**BRIEF**: Would you pull out every line of the material that contains the string "matching"?

**INFORMATION SHOWN**:

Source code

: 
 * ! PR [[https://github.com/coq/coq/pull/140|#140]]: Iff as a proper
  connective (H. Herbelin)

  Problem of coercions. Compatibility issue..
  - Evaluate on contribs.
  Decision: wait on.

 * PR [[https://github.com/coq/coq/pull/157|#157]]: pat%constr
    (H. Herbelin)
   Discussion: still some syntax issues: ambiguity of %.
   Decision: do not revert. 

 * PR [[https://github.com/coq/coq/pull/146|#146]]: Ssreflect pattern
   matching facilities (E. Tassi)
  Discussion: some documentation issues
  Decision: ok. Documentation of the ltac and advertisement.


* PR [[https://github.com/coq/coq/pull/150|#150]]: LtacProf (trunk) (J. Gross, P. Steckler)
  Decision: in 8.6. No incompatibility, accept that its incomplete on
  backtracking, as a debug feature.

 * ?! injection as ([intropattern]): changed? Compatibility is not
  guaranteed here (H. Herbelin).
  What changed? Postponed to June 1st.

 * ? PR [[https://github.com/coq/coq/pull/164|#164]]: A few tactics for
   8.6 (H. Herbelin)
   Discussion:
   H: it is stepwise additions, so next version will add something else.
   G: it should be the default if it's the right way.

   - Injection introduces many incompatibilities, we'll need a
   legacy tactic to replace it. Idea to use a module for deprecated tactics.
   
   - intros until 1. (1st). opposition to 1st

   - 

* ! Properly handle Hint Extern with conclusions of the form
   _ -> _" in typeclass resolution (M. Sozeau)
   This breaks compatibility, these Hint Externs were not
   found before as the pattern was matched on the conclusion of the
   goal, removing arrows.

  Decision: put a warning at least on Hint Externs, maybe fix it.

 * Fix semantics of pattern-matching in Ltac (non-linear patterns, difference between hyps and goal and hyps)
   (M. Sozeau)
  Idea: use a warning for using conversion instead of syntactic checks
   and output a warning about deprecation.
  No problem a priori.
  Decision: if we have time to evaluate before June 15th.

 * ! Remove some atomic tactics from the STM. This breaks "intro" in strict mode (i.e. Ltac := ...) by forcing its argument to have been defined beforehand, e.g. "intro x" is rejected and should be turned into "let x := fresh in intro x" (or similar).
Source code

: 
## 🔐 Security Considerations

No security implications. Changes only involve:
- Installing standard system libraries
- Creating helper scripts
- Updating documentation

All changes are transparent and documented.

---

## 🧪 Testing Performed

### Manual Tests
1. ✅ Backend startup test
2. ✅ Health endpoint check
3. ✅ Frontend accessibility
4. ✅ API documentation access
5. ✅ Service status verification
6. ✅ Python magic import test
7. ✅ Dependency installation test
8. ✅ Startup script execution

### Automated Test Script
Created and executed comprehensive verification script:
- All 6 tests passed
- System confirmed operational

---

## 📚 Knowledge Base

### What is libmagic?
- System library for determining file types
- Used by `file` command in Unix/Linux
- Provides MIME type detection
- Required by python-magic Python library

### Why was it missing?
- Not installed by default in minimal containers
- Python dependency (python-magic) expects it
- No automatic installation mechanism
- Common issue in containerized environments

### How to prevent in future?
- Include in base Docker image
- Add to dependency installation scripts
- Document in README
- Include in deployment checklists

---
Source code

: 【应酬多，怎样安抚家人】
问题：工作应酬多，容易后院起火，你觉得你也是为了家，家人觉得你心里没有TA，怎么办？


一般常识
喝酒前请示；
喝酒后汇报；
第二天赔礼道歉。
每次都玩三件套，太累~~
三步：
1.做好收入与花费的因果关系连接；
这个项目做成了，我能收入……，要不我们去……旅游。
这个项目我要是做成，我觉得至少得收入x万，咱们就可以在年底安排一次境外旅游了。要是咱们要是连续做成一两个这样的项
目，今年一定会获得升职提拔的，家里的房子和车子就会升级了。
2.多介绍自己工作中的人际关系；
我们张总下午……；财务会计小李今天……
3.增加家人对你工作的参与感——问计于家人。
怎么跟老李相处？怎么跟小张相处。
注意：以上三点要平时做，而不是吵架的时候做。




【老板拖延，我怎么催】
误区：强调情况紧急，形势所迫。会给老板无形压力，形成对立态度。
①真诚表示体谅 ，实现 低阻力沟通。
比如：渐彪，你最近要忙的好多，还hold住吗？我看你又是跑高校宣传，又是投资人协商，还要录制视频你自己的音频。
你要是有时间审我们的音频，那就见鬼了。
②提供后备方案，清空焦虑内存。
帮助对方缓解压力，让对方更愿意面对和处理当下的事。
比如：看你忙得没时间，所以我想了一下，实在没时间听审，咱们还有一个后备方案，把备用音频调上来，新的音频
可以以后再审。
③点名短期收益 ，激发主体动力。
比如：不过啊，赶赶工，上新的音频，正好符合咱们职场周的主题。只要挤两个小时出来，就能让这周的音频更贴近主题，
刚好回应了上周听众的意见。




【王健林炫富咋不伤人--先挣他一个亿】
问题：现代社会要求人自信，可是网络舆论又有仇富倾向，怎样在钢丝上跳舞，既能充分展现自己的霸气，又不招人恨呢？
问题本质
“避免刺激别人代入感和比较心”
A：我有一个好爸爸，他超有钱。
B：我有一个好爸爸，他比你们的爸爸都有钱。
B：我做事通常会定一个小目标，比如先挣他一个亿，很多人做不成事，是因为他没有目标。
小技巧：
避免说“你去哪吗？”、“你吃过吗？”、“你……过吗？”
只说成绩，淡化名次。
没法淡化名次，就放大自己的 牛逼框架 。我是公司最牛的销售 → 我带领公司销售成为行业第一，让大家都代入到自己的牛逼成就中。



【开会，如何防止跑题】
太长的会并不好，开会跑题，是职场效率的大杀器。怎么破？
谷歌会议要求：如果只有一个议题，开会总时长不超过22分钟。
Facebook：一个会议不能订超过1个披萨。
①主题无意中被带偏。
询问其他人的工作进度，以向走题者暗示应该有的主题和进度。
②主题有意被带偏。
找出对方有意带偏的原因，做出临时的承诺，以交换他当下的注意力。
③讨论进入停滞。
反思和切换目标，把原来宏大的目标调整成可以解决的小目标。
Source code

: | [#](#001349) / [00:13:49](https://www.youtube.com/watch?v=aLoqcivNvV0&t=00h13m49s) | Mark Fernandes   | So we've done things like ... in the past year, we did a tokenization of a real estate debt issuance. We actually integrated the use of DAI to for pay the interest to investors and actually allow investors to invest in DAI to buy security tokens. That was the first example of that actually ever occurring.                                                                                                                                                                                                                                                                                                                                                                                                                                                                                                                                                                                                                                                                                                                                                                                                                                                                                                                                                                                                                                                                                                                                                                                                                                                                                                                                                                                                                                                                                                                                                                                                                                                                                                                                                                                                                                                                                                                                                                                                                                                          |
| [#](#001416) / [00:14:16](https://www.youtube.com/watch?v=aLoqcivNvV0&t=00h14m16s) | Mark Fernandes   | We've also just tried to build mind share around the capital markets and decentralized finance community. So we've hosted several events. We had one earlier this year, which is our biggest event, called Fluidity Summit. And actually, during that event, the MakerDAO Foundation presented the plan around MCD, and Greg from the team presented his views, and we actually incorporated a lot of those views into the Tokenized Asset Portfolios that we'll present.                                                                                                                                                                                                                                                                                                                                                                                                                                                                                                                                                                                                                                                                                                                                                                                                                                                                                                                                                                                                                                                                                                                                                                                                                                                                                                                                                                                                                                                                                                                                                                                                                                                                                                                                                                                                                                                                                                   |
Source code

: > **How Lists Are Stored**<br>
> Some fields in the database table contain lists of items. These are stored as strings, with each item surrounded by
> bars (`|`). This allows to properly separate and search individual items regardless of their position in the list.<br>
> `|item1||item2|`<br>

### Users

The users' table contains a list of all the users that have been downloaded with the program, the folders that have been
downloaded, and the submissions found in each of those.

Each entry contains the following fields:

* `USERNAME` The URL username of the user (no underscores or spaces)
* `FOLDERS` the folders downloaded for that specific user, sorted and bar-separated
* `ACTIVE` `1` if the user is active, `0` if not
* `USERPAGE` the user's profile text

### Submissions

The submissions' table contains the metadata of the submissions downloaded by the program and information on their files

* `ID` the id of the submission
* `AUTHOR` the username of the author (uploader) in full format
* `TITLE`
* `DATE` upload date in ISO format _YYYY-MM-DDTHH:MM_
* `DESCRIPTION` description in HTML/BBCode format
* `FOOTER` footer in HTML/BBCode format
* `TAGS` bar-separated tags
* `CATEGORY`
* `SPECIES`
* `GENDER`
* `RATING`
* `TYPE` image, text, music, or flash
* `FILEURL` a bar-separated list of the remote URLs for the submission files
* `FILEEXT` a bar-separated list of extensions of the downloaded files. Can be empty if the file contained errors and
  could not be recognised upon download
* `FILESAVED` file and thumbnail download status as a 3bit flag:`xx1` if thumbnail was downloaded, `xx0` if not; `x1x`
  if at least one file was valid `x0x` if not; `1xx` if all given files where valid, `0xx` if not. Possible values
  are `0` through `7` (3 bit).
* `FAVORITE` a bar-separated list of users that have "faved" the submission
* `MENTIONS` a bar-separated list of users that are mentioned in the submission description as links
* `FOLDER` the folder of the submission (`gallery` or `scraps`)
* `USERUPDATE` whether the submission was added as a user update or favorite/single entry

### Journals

**RESULT BELOW**:
   matching facilities (E. Tassi)
 * Fix semantics of pattern-matching in Ltac (non-linear patterns, difference between hyps and goal and hyps)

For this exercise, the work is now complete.